17 Thought-Provoking Quotes By John Holt That Give Insights About Homeschooling
Famous As: Educationist, Writer, Teacher
Born On: 1923
Died On: 1985
Born In: New York City, New York, United States
Died At Age: 62
John Holt was a distinguished American educator, proponent of homeschooling and the unschooling approach, pioneer of youth rights theory and author. After working in the school system for several years, he got disillusioned with it. He started advocating homeschooling as he got convinced with the thought that reforming the school system was not possible. His stressed the point that children should be given the freedom to follow their own interests and should be given an assortment of resources. He believed that children should not be coerced into learning. This eventually led to the line of thought called ‘Unschooling’. In 1977, he founded ‘Growing Without Schooling’ which became America’s first home education newsletter. Following is a corpus of thoughts, opinions and viewpoints shared by John Holt which are used as quotable quotes and sayings. Zoom through the quotes and sayings by John Holt on future, child, problems, attention, fee, experience, leadership, homeschooling, parenting and more.
What is most important and valuable about the home as a base for children's growth into the world is not that it is a better school than the schools, but that it isn't a school at all.

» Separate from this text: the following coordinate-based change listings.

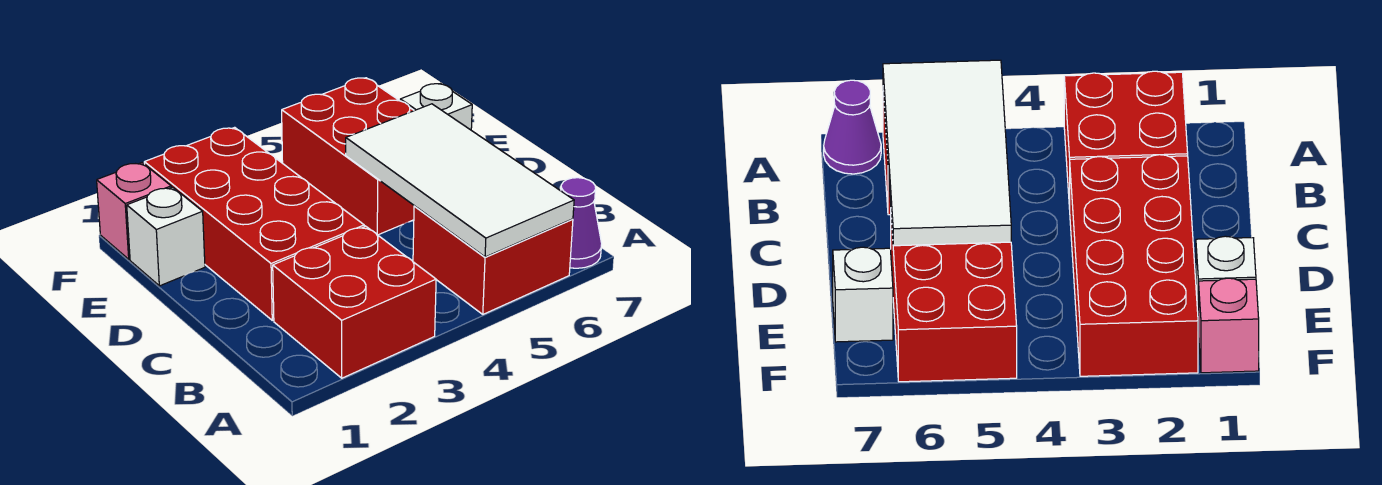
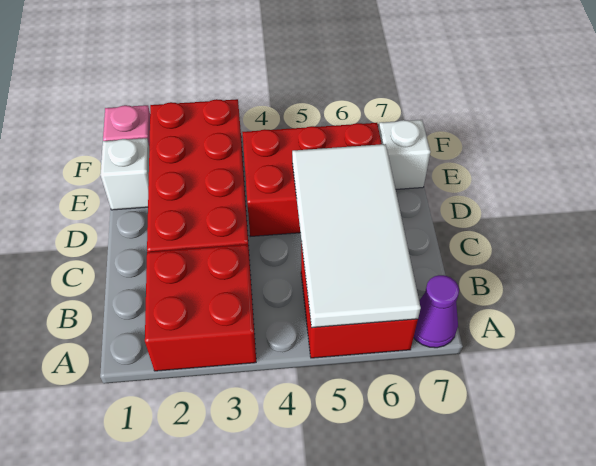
red 2x3 brick [282,78,414,235] -> red 2x3 brick turned to [242,123,382,237]

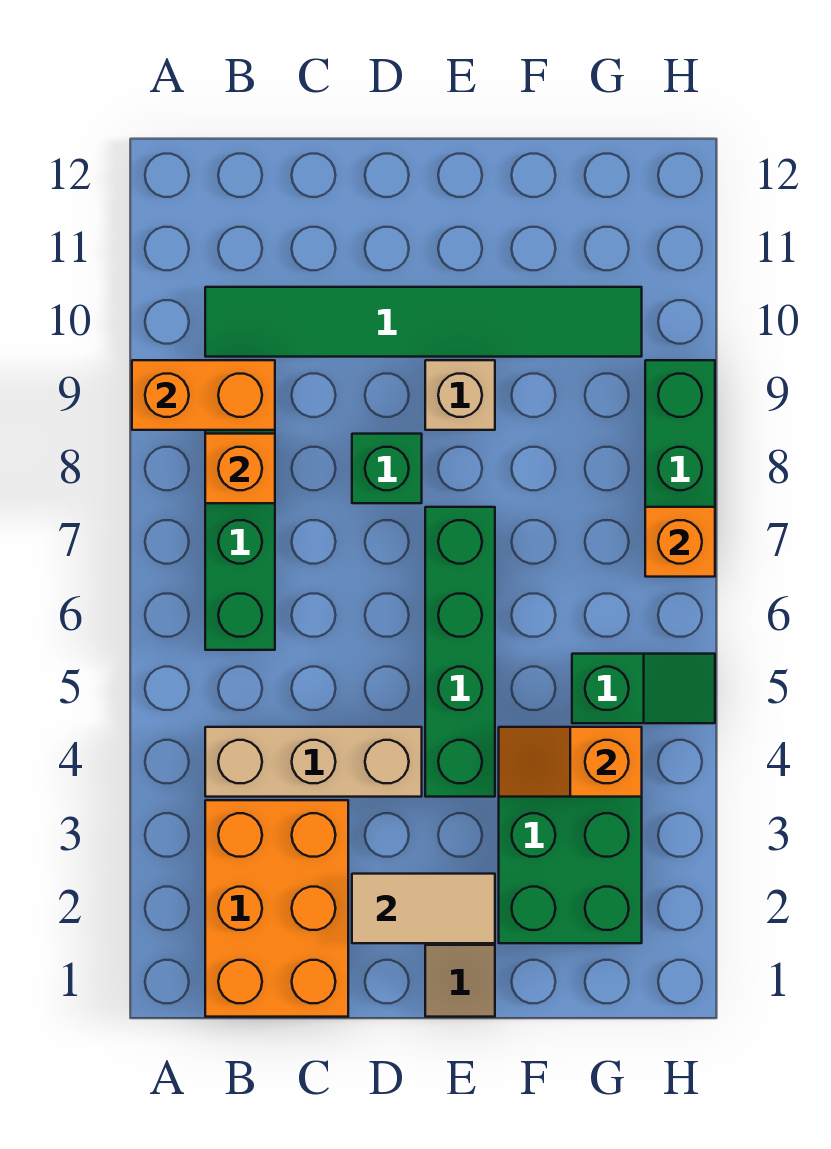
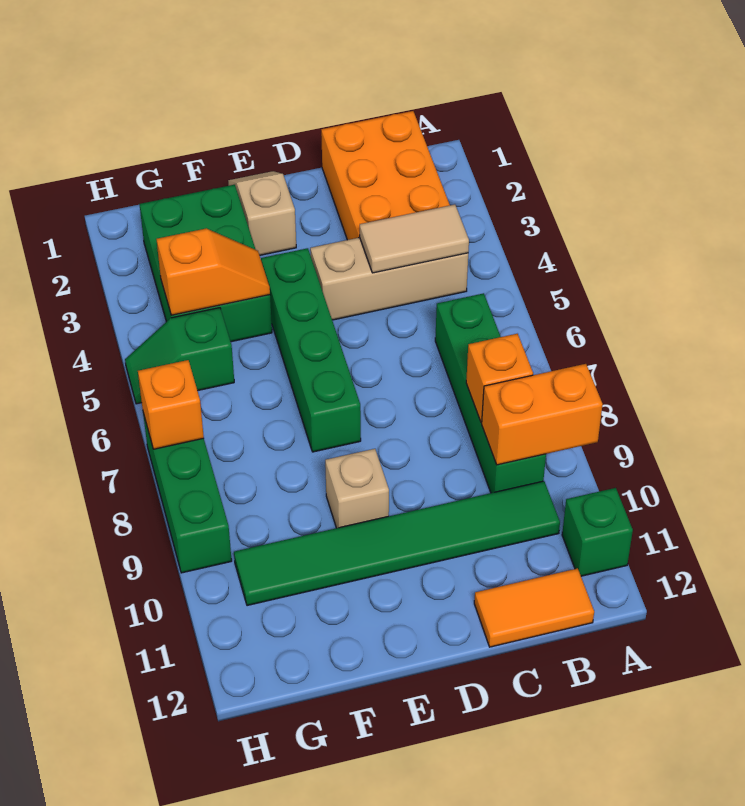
none -> orange 1x2 tile [474,568,594,647]
tan 1x2 tile [352,874,495,943] -> tan 1x2 tile moved to [360,204,469,273]
green 1x1 brick [352,434,422,503] -> green 1x1 brick moved to [562,488,633,576]

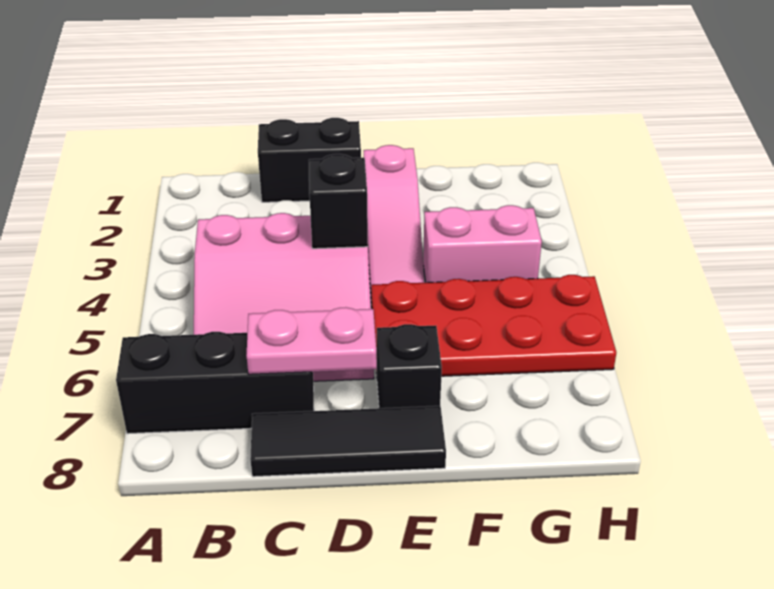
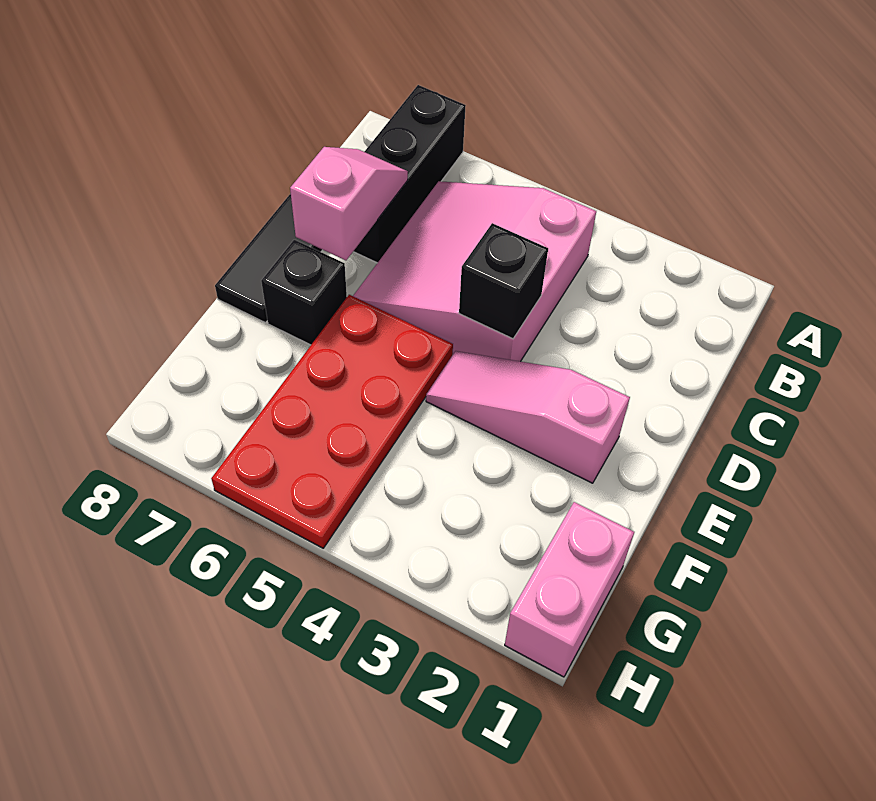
black 1x2 brick [258,118,361,202] -> none
pink 1x2 plate [246,307,377,374] -> pink 1x2 slope [290,147,408,260]
pink 1x2 brick [423,205,542,283] -> pink 1x2 brick moved to [505,502,634,677]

It's not that I feel that school is a good idea gone wrong, but a wrong idea from the word go. It's a nutty notion that we can have a place where nothing but learning happens, cut off from the rest of life.
A life worth living, and work worth doing - that is what I want for children (and all people), not just, or not even, something called 'a better education.
Books ... rarely, if ever, talk about what children can make of themselves, about the powers that from the day or moment of birth are present in every child.
We ask children to do for most of a day what few adults are able to do for even an hour. How many of us, attending, say, a lecture that doesn’t interest us, can keep our minds from wandering? Hardly any.